• [ACTIVITY] In the records that follow, locate every line with "cyan" and extract it.

------ MATERIAL FOR THIS EXERCISE

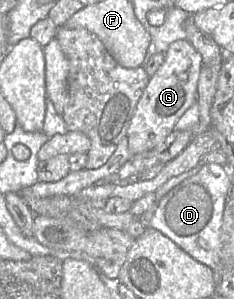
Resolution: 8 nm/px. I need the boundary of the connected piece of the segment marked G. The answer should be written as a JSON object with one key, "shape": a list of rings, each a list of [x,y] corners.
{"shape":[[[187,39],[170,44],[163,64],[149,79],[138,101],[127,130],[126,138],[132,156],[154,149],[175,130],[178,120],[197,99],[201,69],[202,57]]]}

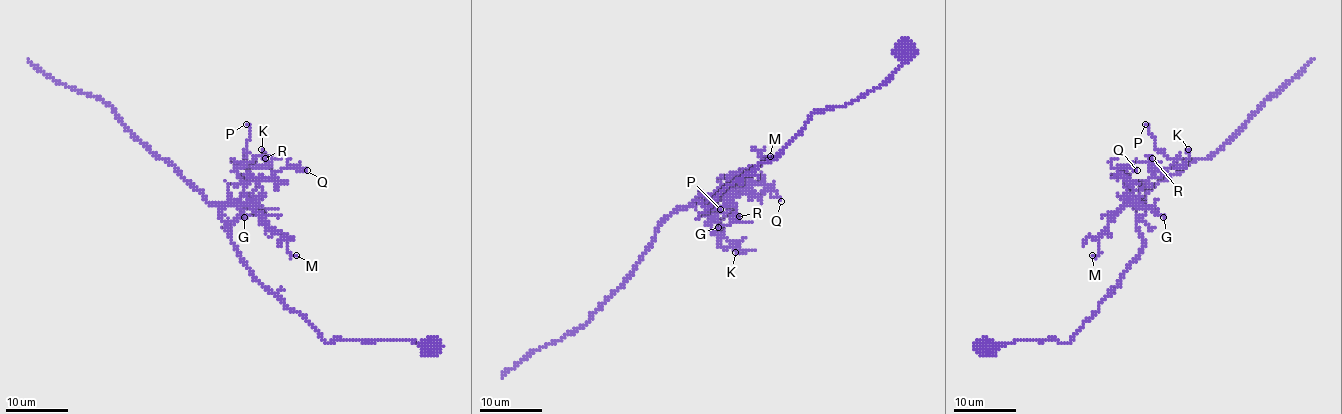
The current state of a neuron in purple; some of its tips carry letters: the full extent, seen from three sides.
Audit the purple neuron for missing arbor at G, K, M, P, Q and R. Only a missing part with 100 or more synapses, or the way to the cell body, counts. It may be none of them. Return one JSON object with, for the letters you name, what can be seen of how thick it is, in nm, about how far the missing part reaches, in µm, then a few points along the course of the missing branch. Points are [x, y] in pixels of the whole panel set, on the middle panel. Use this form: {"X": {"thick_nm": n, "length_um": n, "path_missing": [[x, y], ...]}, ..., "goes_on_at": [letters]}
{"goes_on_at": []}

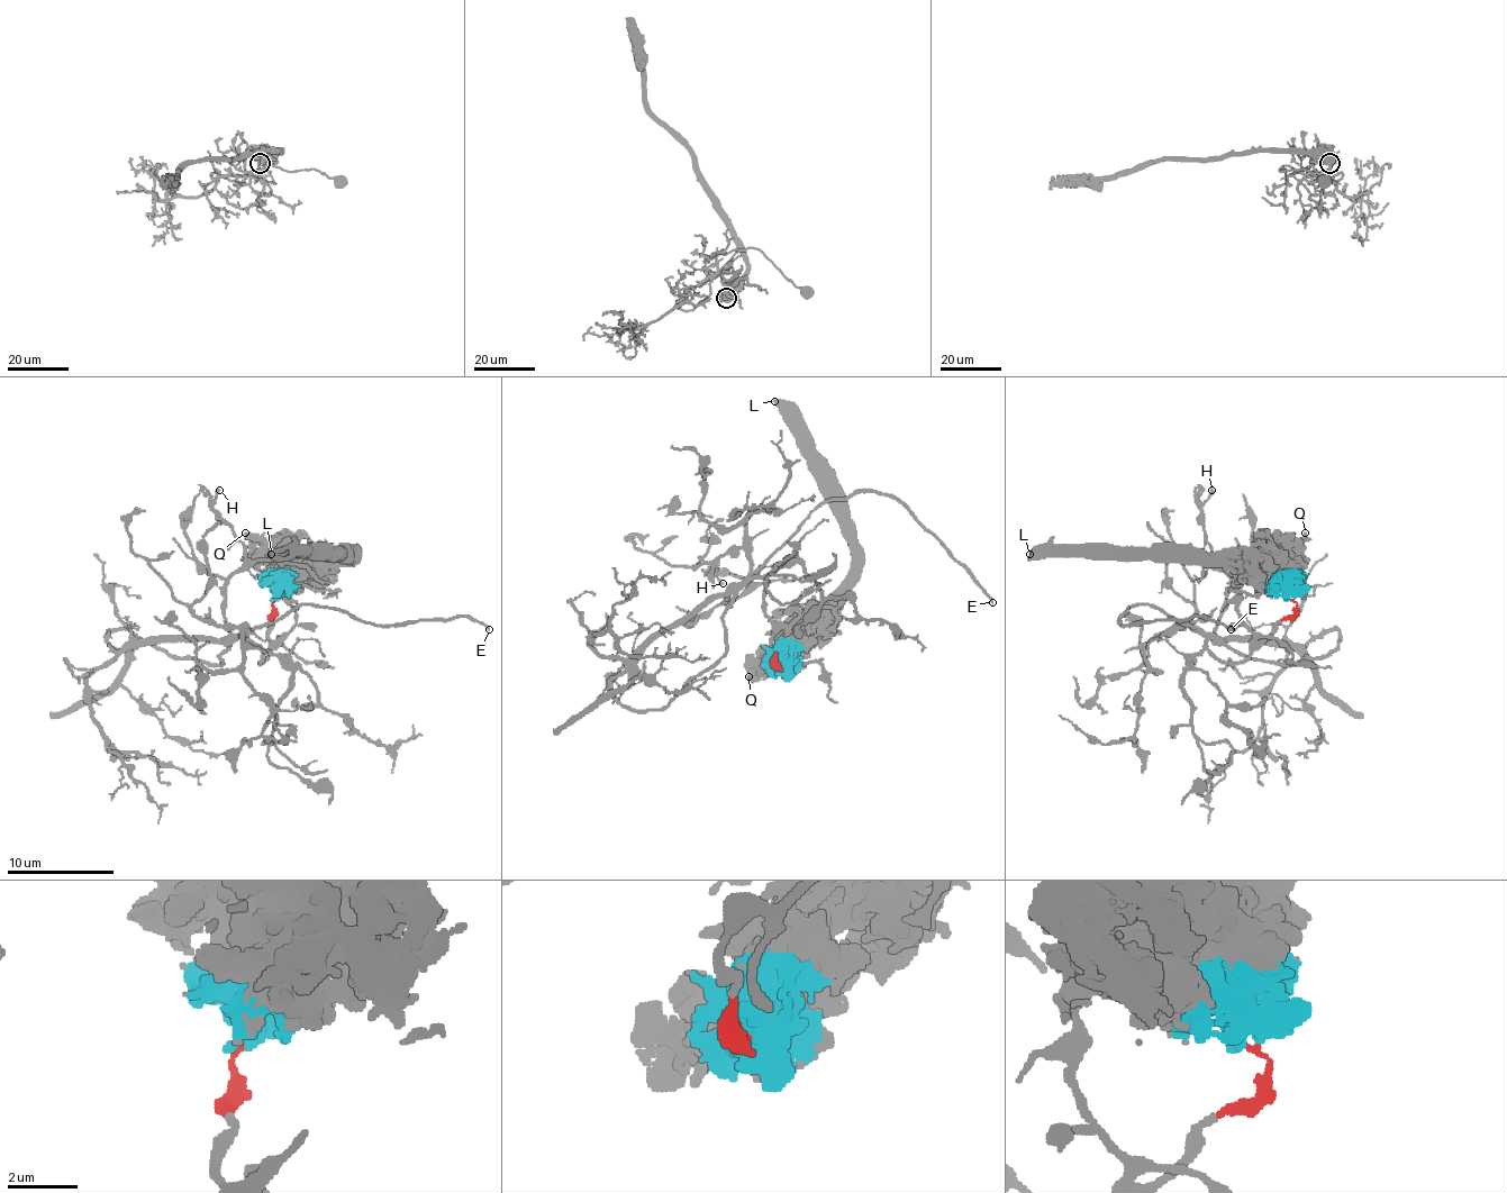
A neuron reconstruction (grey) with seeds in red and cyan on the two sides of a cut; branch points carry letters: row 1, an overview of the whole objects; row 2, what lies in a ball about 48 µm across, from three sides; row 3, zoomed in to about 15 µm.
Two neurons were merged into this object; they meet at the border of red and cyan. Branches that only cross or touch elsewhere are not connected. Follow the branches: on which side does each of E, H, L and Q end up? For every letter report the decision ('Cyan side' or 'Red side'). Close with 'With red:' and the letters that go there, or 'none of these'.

------------

• [RESPONSE BELOW]
A neuron reconstruction (grey) with seeds in red and cyan on the two sides of a cut; branch points carry letters: row 1, an overview of the whole objects; row 2, what lies in a ball about 48 µm across, from three sides; row 3, zoomed in to about 15 µm.
Two neurons were merged into this object; they meet at the border of red and cyan. Branches that only cross or touch elsewhere are not connected. Follow the branches: on which side does each of E, H, L and Q end up? For every letter report the decision ('Cyan side' or 'Red side'). Close with 'With red:' and the letters that go there, or 'none of these'.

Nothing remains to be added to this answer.